These trichomes can be mechanically separated to form hash, or extracted through various chemical and food-safe methods to form extracts.

Cannabis is mostly commonly smoked, vaporized, or eaten. There are a wide variety of products that can be made from the dried cannabis flowers or hash itself, including oils, infused butter, or extractions in propylene glycol.

Pharmaceutically, there also exists a prescription drug sold under the brand name Marinol which orally-active THC, an isolated individual cannabinoid present in marijuana.

Before being used, marijuana is typically cured for a period of two weeks to two months in an airtight container away from light. This curing process further breaks down chlorophyll as well as equalizing the moisture content within the marijuana buds themselves and developing the characteristic odor and flavor of cannabis.

When smoking marijuana many people prefer to use a water pipe, which cools the smoke and removes some tars in order to make it smoother and less harsh on the throat. Vaporizing has become popular more recently because of perceived health benefits as well as a cleaner taste and little to no lingering smell.




The most common effect of marijuana is euphoria, tingling in the limbs, relaxation, hunger, and laughter caused by pleasantly altered thought processes. Different strains of marijuana contain different amounts of the key cannabinoids, which cause various other effects. Some strains are helpful for pain relief while others inspire creativity or even mild psychedelic effects.

Cannabis indica, with it’s sedating, full-body stone is usually preferred for pain management and increased appetite, while Cannabis sativa is often chosen for anxiety and seizure disorders. In practice, however, most marijuana strains are hybrids with either indica or sativa genetics being more prominent.

The effects of marijuana last for between 2 – 6 hours, depending on the method of ingestion, with edible treats lasting longer. The effects of smoked marijuana is felt immediately, while cannabis that’s been eaten can take from 30 – 60 minutes to be felt.
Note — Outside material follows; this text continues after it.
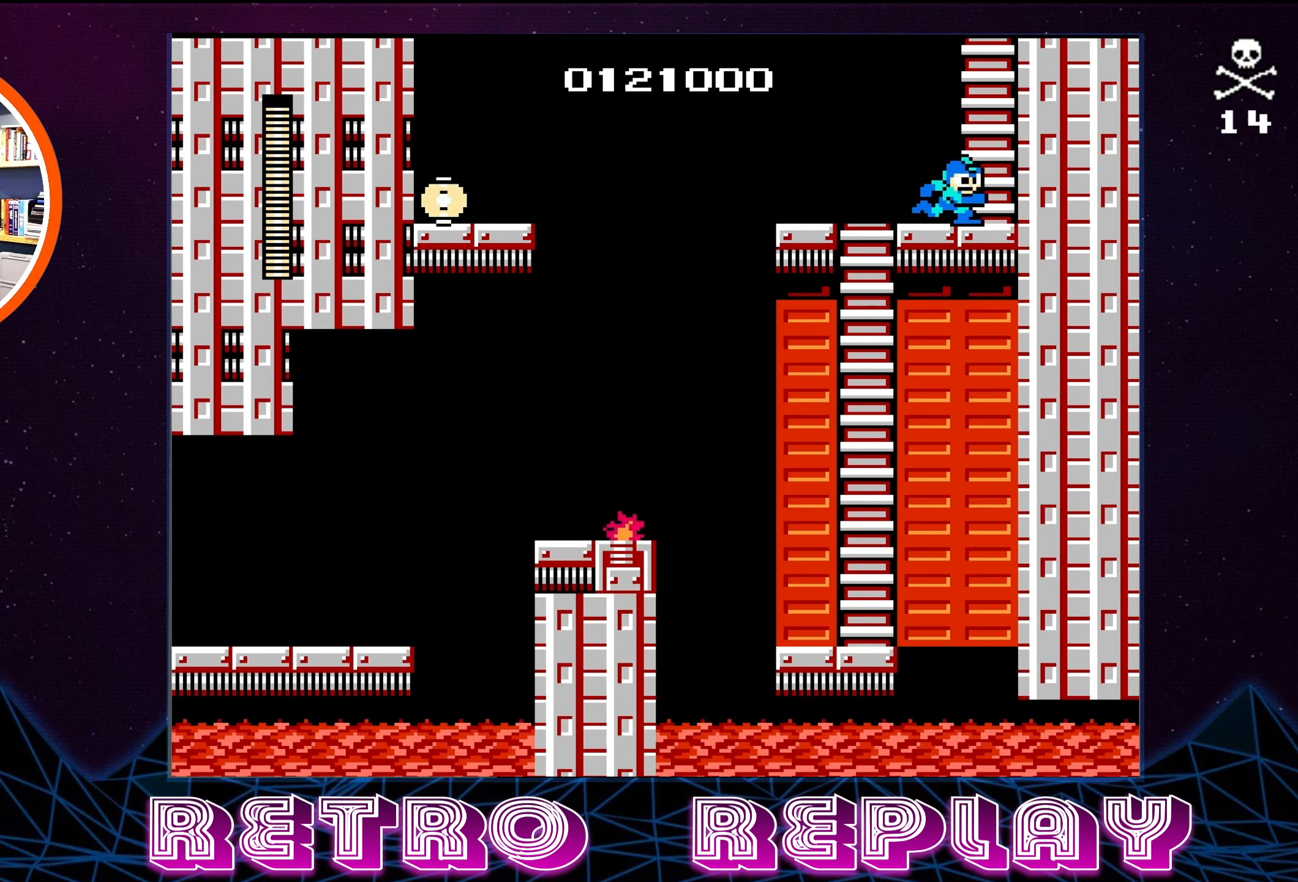
{"buttons": ["DPAD_UP"], "events": [[50, "A", "down"], [167, "DPAD_UP", "down"], [217, "DPAD_RIGHT", "up"], [434, "A", "up"]]}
Overdose is incredibly unlikely with cannabis, bordering on impossible, although care should be taken with extracts or extremely potent strains as ingesting too much marijuana can bring on side effects like acute paranoia.

Medicinal Benefits

Because of the large number of different active compounds in marijuana, there are many medical benefits. While the list is extensive, some of the most well-known medical benefits of marijuana include pain management, anti-cancer properties, the promotion of hunger and elimination of nausea in patients undergoing chemotherapy, and as a treatment for epilepsy and anxiety.
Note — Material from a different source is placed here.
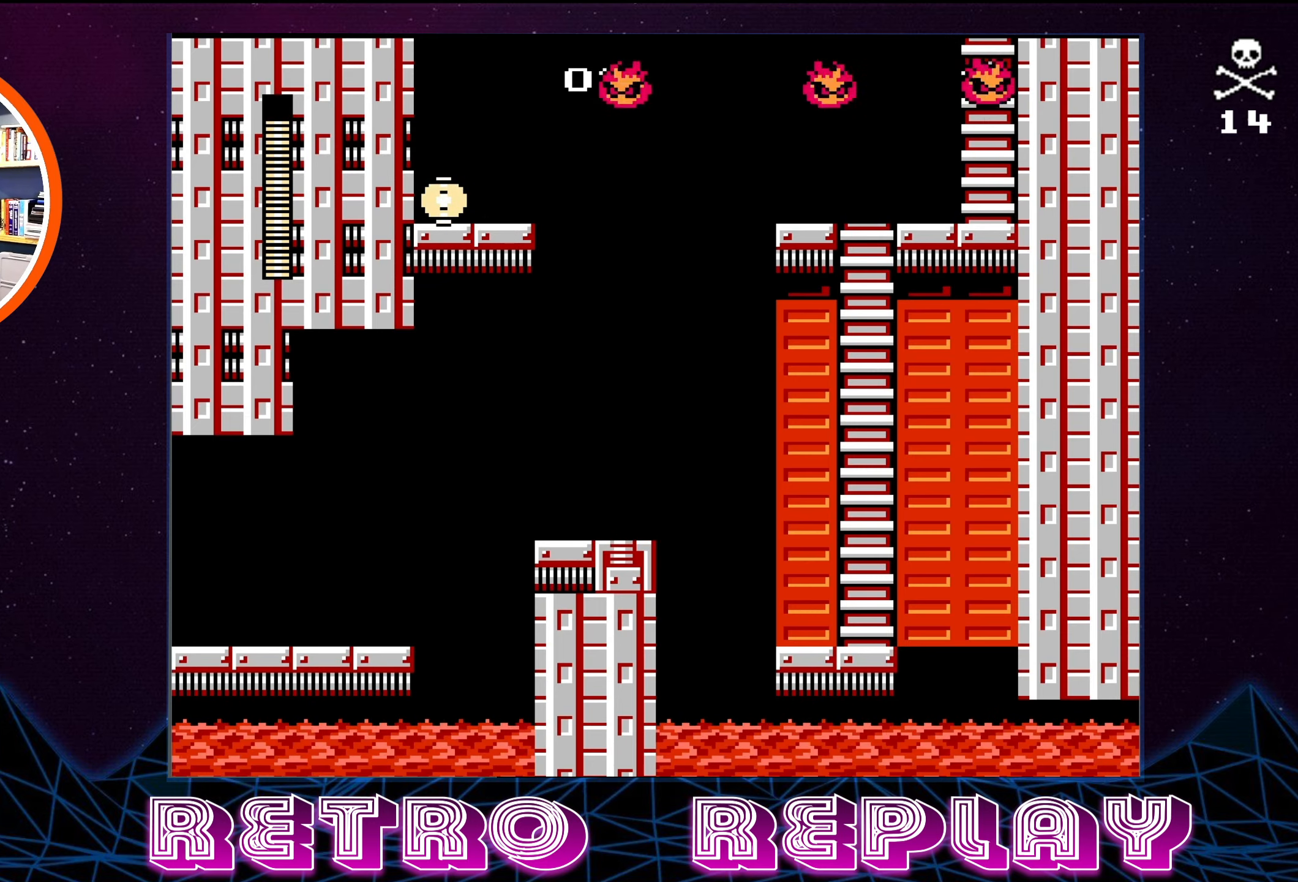
{"buttons": ["DPAD_UP"], "events": []}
Marijuana has also been shown help prevent the progression of glaucoma, and recent studies have shown that it’s helpful in treating PTSD as well as the tremors associated with Tourette’s syndrome and muscular dystrophy.

Marijuana, unlike a lot of other plant-derived drugs, is psychoactive even in small doses. Another plant-derived drug, digitalis, takes pounds of the herb Foxglove to make even a single dose. In contrast, a fraction of a gram of marijuana is enough to produce an effect in people. This fact alone strongly hints that cannabis will become a source of next-generation drugs after more studies are done, and current research bears this out.

Side Effects

Some users report feelings of anxiety, although this is usually dependent on the strain. Anxiety is usually in the form of paranoia, although in some people, and at high doses, panic attacks can occur. Dry mouth is another common side effect of cannabis use. While it’s usually minor to moderate, marijuana users should have water on hand to counteract it.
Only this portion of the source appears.